The reason given in the article as to why conservatives are happier was: "Conservatives rationalize social and economic inequalities." Now, viewed from a purely sociological perspective, this makes conservatives look like coldhearted bastards, or as a fellow blogger put it:
I read that report in the link, and I came away with the idea that as long as conservatives say "That's the way the cookie crumbles" when it comes to inequalities and socio-economic problems, conservatives will always be happy--"Hey! That's not my problem!"But, this is where faith comes in. Most people of faith believe a few common things. First, they believe that there is something greater and better than the world we live in. Second, they believe that thereis a reason or plan for why things are the way they are. And third, they believe that their actions determine things in both the physical and spiritual world. The study left out things like faith, which gives us confidence that things will get better if we dedicate our lives to making it so, as well as the "rationalization" as to why bad things happen to good people.

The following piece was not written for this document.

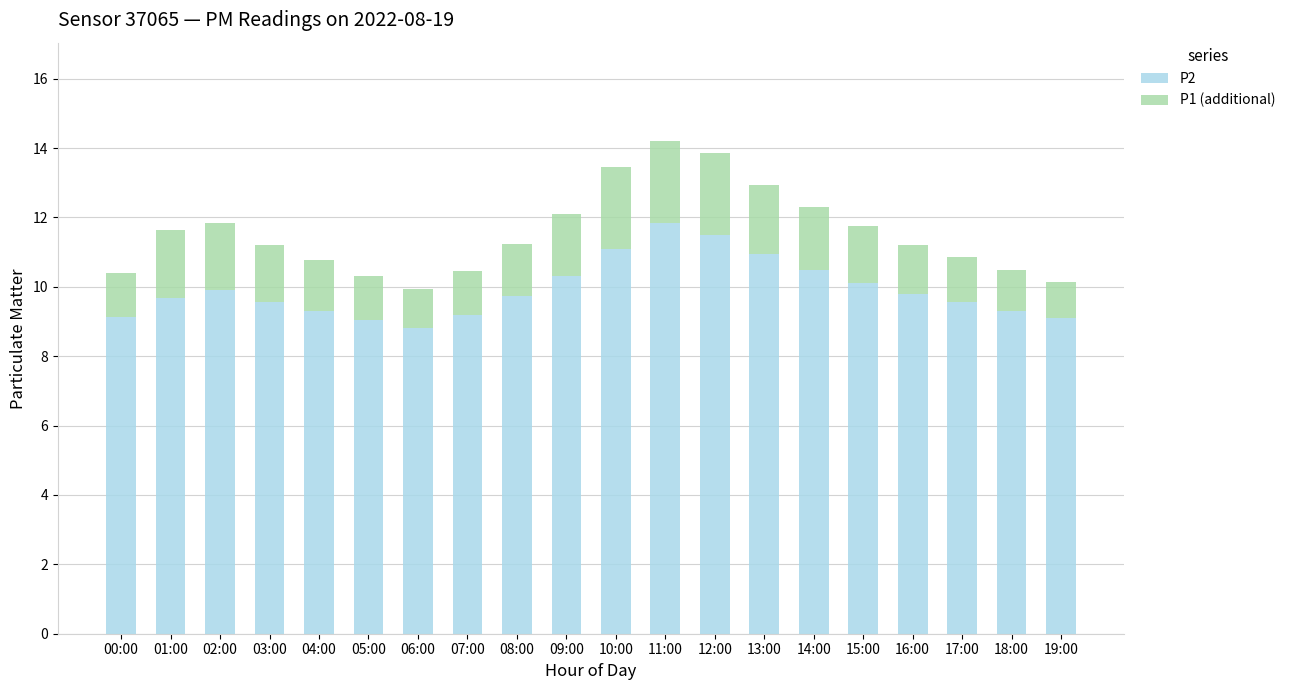

What is the minimum value for P2?

8.8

Now some of the liberal bloggers that have commented have identified themselves indirectly as either agnostic or wholly atheist. And my realization was that these people are unhappy about the inequities of society for a couple of reasons. First, they believe, or (more accurately) have no reason to believe that there is anything beyond this mundane and rather pointless life and that life and any meaning to it dies with you. And second, without the belief in some metaphysical reasons for why things are and that there is hope beyond the mundane for righting wrongs, it is up to individuals, groups, and ultimately, the government to resolve the inequalities that are a natural occurrence. So with nothing beyond a bleak and oppressive world to find comfort and solace in, a person can grow bitter, angry, or resentful.
Now I do need to make it clear that this is not my opinion of any specific person, but just an application of some concepts to explain the happy conservative articles from a perspective that includes faith. I still stand by the rational worldview that conservatives look at the world as a place of opportunities and challenges, while liberals tend to look and see inequities and barriers. But I also recognize that many people ask the fundamental questions like, "Is this all that I am?" and come up with wildly different answers.
And the results are different views of the same world.